Wer frisst hier wen?

Die Leistungsgesellschaft frisst ihre Kinder. Oder fressen sich die kleinen Narzissten selbst?

Leistungsfähiger, erfolgreicher, besser: Ich. Foto: Fotolia / photographee.eu

Leider sitze ich im Bus und lausche Gesprächen – mehr zwangsläufig als freiwillig. Klausuren, Abgaben, Vita füttern, Auslandssemester, Feiern, Urlaub und Praktikum. Man könnte meinen: ganz normale Studentengespräche. Doch was fällt auf? Es dreht sich dabei immer nur um die Person, die spricht. Das eigene Selbst. Die eigene Sonne. Einerseits spürt man den Druck, der auf denen lastet, die sich um ihre Vita kümmern müssen, bei jenem Busgespräch jedoch nicht ohne den subtilen Hauch von Hybris.

Jeder kann alles erreichen. Die Führungsposition über namenlose Angestellte. Jede Gehaltsstufe. „Erst kommt das Fressen, dann kommt die Moral.“ Doch alles hat seinen Preis. Und ob Karma oder Kosmos – alles strebt nach Ausgleich. Die zukünftigen MaschinenbauerInnen machen sich zum Aussteigen bereit. Einer bleibt sitzen und betrachtet stumm sein Fenster-Ebenbild. Die anderen verlassen den Bus. Es ist ja nicht so, dass die Menschen nichts Gemeinnütziges tun. Nur ist der wahre Grund wohl zumeist die Vita, also egoistischer Natur. Für ein Auslandssemester, ein Stipendium, einen Job bei VW. Saturiert sind wir und doch bekommen wir den Hals nicht voll. Streben nach immer mehr. Dabei bleiben Tugenden, wie Bescheidenheit und Authentizität auf der Strecke. Außer natürlich in Bewerbungsgesprächen. Aber nur im richtigen Mischungsverhältnis: Drei Teile Selbstbewusstsein, zwei Löffel Speichellecken, eine Messerspitze Selbstaufgabe und alles garniert mit einer Prise Bescheidenheit.
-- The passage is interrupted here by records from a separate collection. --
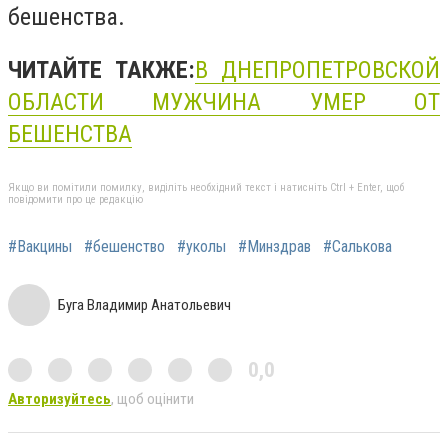
бешенства.
ЧИТАЙТЕ ТАКЖЕ:
В ДНЕПРОПЕТРОВСКОЙ
ОБЛАСТИ МУЖЧИНА УМЕР ОТ
БЕШЕНСТВА
Якщо ви помітили помилку, виділіть необхідний текст і натисніть Ctrl + Enter, щоб
повідомити про це редакцію
#Вакцины
#бешенство
#уколы
#Минздрав
#Салькова
Буга Владимир Анатольевич
0,0
Авторизуйтесь
, щоб оцінити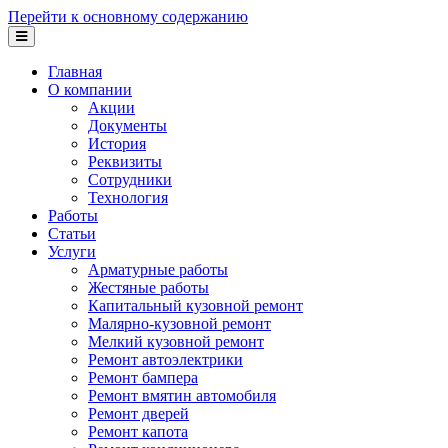
Перейти к основному содержанию
Главная
О компании
Акции
Документы
История
Реквизиты
Сотрудники
Технология
Работы
Статьи
Услуги
Арматурные работы
Жестяные работы
Капитальный кузовной ремонт
Малярно-кузовной ремонт
Мелкий кузовной ремонт
Ремонт автоэлектрики
Ремонт бампера
Ремонт вмятин автомобиля
Ремонт дверей
Ремонт капота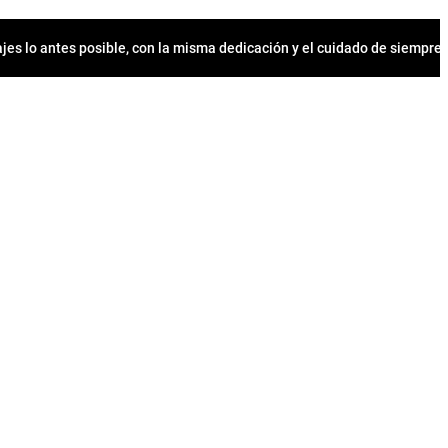
jes lo antes posible, con la misma dedicación y el cuidado de siempr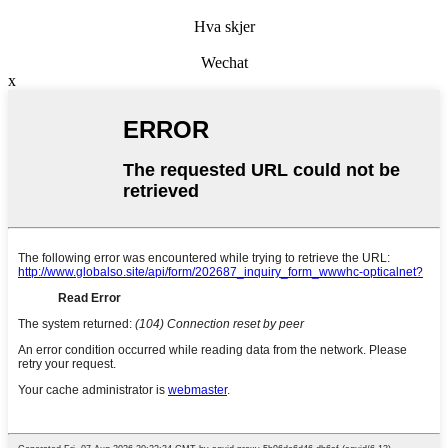
Hva skjer
Wechat
x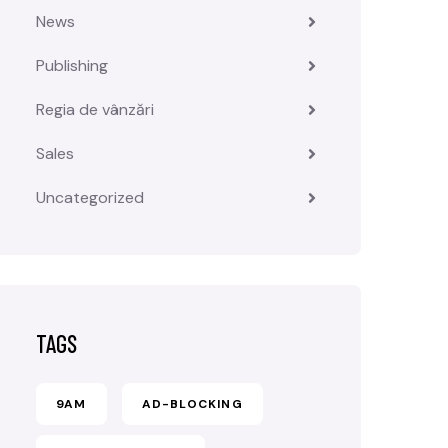
News
Publishing
Regia de vânzări
Sales
Uncategorized
TAGS
9AM
AD-BLOCKING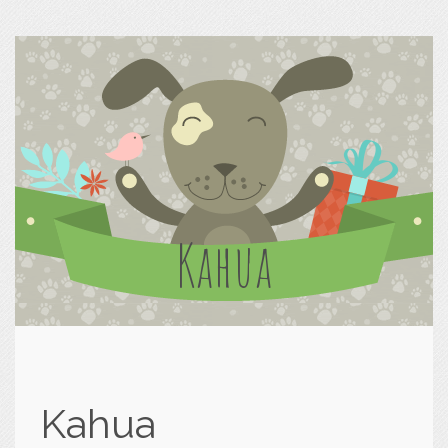
Kahua
Kahua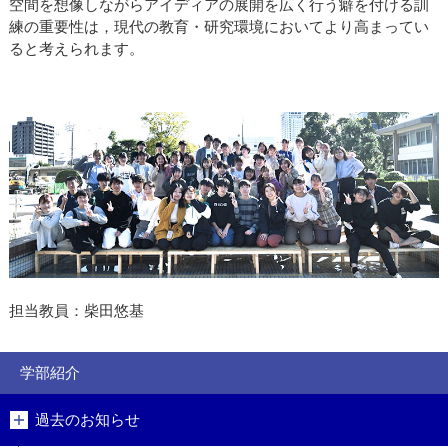
空間を想像しながらアイディアの展開を広く行う癖を付ける訓
練の重要性は，現代の教育・研究環境においてより高まってい
ると考えられます。
担当教員：柴田悠基
学部紹介
過去のお知らせ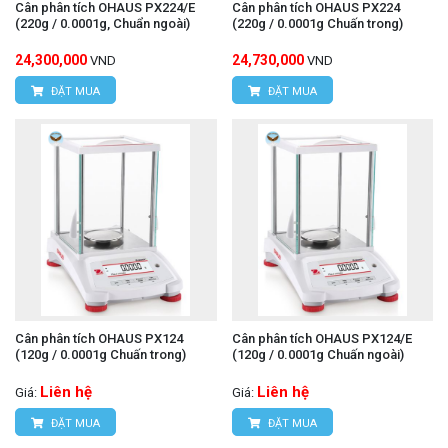
Cân phân tích OHAUS PX224/E
Cân phân tích OHAUS PX224
(220g / 0.0001g, Chuẩn ngoài)
(220g / 0.0001g Chuấn trong)
24,300,000
24,730,000
VND
VND
ĐẶT MUA
ĐẶT MUA
Cân phân tích OHAUS PX124
Cân phân tích OHAUS PX124/E
(120g / 0.0001g Chuấn trong)
(120g / 0.0001g Chuấn ngoài)
Liên hệ
Liên hệ
Giá:
Giá:
ĐẶT MUA
ĐẶT MUA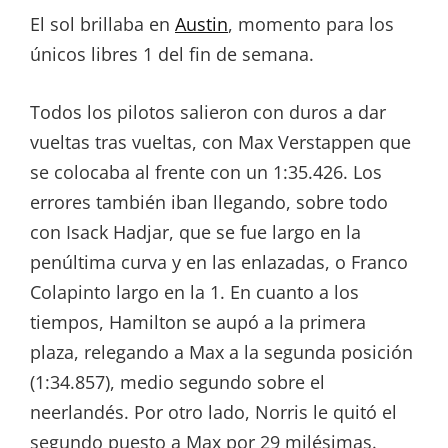
El sol brillaba en
Austin
, momento para los
únicos libres 1 del fin de semana.
Todos los pilotos salieron con duros a dar
vueltas tras vueltas, con Max Verstappen que
se colocaba al frente con un 1:35.426. Los
errores también iban llegando, sobre todo
con Isack Hadjar, que se fue largo en la
penúltima curva y en las enlazadas, o Franco
Colapinto largo en la 1. En cuanto a los
tiempos, Hamilton se aupó a la primera
plaza, relegando a Max a la segunda posición
(1:34.857), medio segundo sobre el
neerlandés. Por otro lado, Norris le quitó el
segundo puesto a Max por 29 milésimas.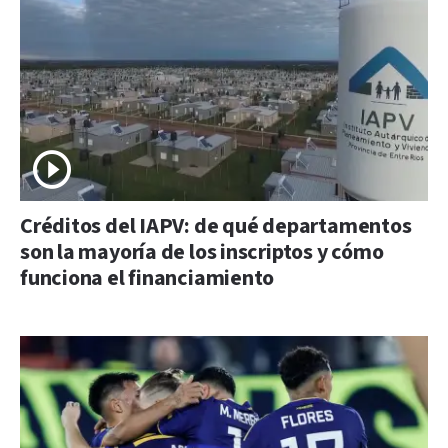
Créditos del IAPV: de qué departamentos
son la mayoría de los inscriptos y cómo
funciona el financiamiento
Wer weiß wo wir alle wären, wenn nicht Geld und Prestige die zwar offiziell verschwiegenen, aber insgeheim fast immer maßgeblichen Zugkräfte unseres Handels wären? Zugegeben, Zeit ist neben Geld das rarste Gut, dass Studenten zur Verfügung haben, die in der Regelstudienzeit fertig werden wollen – dasselbe Phänomen bei jenen, die ins Berufsleben starten. Der Ruf nach Entschleunigung wirkt im Zuge dessen nur noch zynisch. Doch wie diesem Dilemma entrinnen? Subventionen oder Bürgergeld für alle, damit jeder gesichert ist und nur diejenigen, die mehr wollen auch mehr arbeiten müssen? Damit dem Egoismus entgegengewirkt wird und Zeit für Dinge ist, die den Menschen glücklich machen oder um anderen zu helfen? Denn wie soll man wohltätig sein, wenn man acht Klausuren schreibt und von morgens bis abends lernt oder zehn Stunden bei der Arbeit sitzt? Um noch einmal Brecht zu Wort kommen zu lassen: „Denn wovon lebt der Mensch? Indem er stündlich den Menschen peinigt, auszieht, anfällt, abwürgt und frisst. Nur dadurch lebt der Mensch. Vergessen kann, dass er ein Mensch doch ist.“ Die omnipräsente Frage bleibt: Was nützt das Geld, was nützt Prestige, wenn man am Ende des Tages mit den falschen Freunden am Tisch sitzt und die Moral – an den Kindertisch verbannt – die Serviette abfackelt?